Now calling print(cmbs.columns.values) will produce:

['Loan' 'Seller' 'Property Name' 'Street Address' 'City' 'State'
 'Zip Code' 'County' 'Number of Properties' 'Property Type'
 'Property Subtype' 'Year Built' 'Year Renovated' 'Units'
 'Unit of Measure' 'Occupancy' 'Occupancy Date' 'Appraised Value'
 'Appraisal Date' 'Current LTV' 'Original Balance'
 'Original Balance per Unit' 'Current Balance' 'Current Balance per Unit'
 'of Initial Pool Balance' 'Crossed Loan' 'Related Borrower'
 'Interest Rate' 'Admin. Fee' 'Net Mortgage Rate' 'Accrual Type'
 'Monthly Debt Service' 'Annual Debt Service' 'Note Date'
 'First Payment Date' 'Partial IO Last IO Payment'
 'Partial IO Loan First P&I Payment' 'Rem. Term' 'Rem.
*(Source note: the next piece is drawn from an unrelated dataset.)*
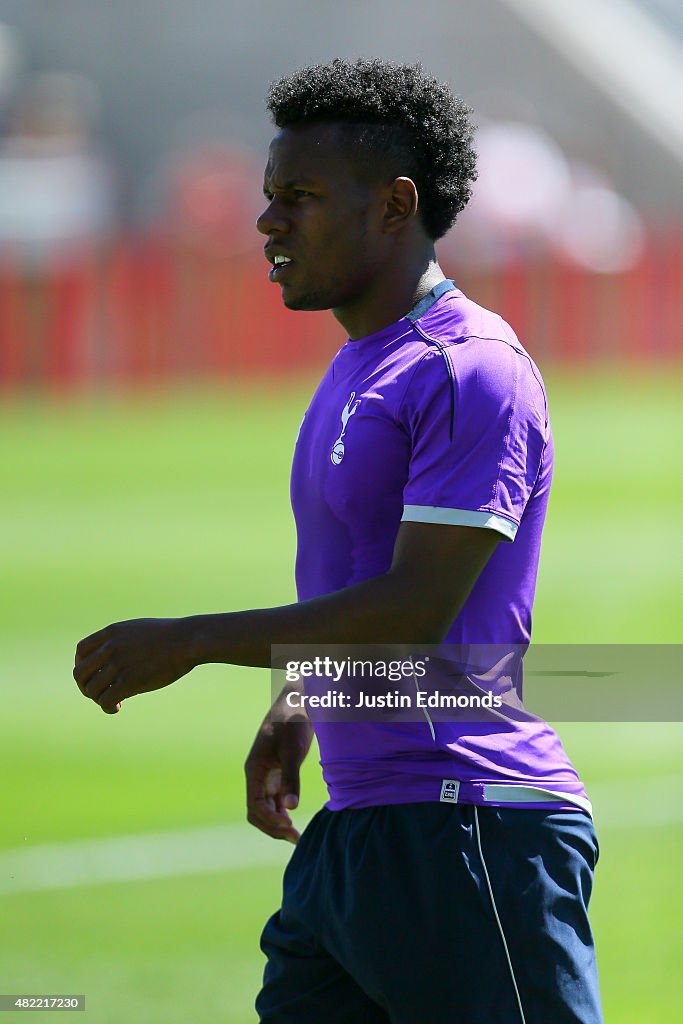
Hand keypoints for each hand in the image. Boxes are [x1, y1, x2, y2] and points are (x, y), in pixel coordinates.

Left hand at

Amort' 'IO Period'
 'Seasoning' 'Payment Due Date' 'Grace Period' 'Grace Period'
 'Maturity Date' 'ARD Loan' 'Final Mat Date' 'MaturityARD Balance'
 'Maturity LTV' 'Prepayment Provision' '2008 Revenues'
 '2008 Total Expenses' '2008 NOI' '2009 Revenues' '2009 Total Expenses'
 '2009 NOI' '2010 Revenues' '2010 Total Expenses' '2010 NOI'
 'Most Recent Revenues' 'Most Recent Total Expenses' 'Most Recent NOI'
 'As of' 'UW Economic Occupancy' 'UW Revenues' 'UW Total Expenses'
 'UW NOI' 'UW Capital Items' 'UW NCF' 'UW NOI DSCR' 'UW NCF DSCR'
 'UW NOI Debt Yield' 'UW NCF Debt Yield' 'Title Type'
 'Ground Lease Expiration' 'Ground Lease Extension Terms' 'PML'
 'Upfront Capex Reserve' 'Upfront Engin. Reserve' 'Upfront Envir. Reserve'
 'Upfront TILC Reserve' 'Upfront RE Tax Reserve' 'Upfront Ins. Reserve'
 'Upfront Other Reserve' 'Monthly Capex Reserve' 'Monthly Envir. Reserve'
 'Monthly TILC Reserve' 'Monthly RE Tax Reserve' 'Monthly Ins. Reserve'
 'Monthly Other Reserve' 'Capex Reserve Cap' 'TILC Reserve Cap'
 'Single Tenant' 'Largest Tenant' 'Unit Size' 'Lease Expiration'
 '2nd Largest Tenant' 'Unit Size' 'Lease Expiration' '3rd Largest Tenant'
 'Unit Size' 'Lease Expiration' '4th Largest Tenant' 'Unit Size'
 'Lease Expiration' '5th Largest Tenant' 'Unit Size' 'Lease Expiration'
 'Loan Purpose' 'Principal Carveout Guarantor' 'Lockbox' 'Lockbox Type'
 'Additional Debt Permitted' 'Additional Debt Exist'
 'Additional Debt Amount' 'Additional Debt Type'
 'Total Debt Current Balance' 'Total Debt UW NCF DSCR'
 'Total Debt Current LTV' 'Total Debt UW NOI Debt Yield' '2008 Occupancy'
 '2008 ADR' '2008 RevPAR' '2009 Occupancy' '2009 ADR' '2009 RevPAR'
 '2010 Occupancy' '2010 ADR' '2010 RevPAR' 'Most Recent Occupancy'
 'Most Recent ADR' 'Most Recent RevPAR' 'UW Occupancy' 'UW ADR'
 'UW RevPAR']

The duplciate columns are gone, the annoying symbols are gone and the data is generally much cleaner. Next, I will... actually begin analyzing the data.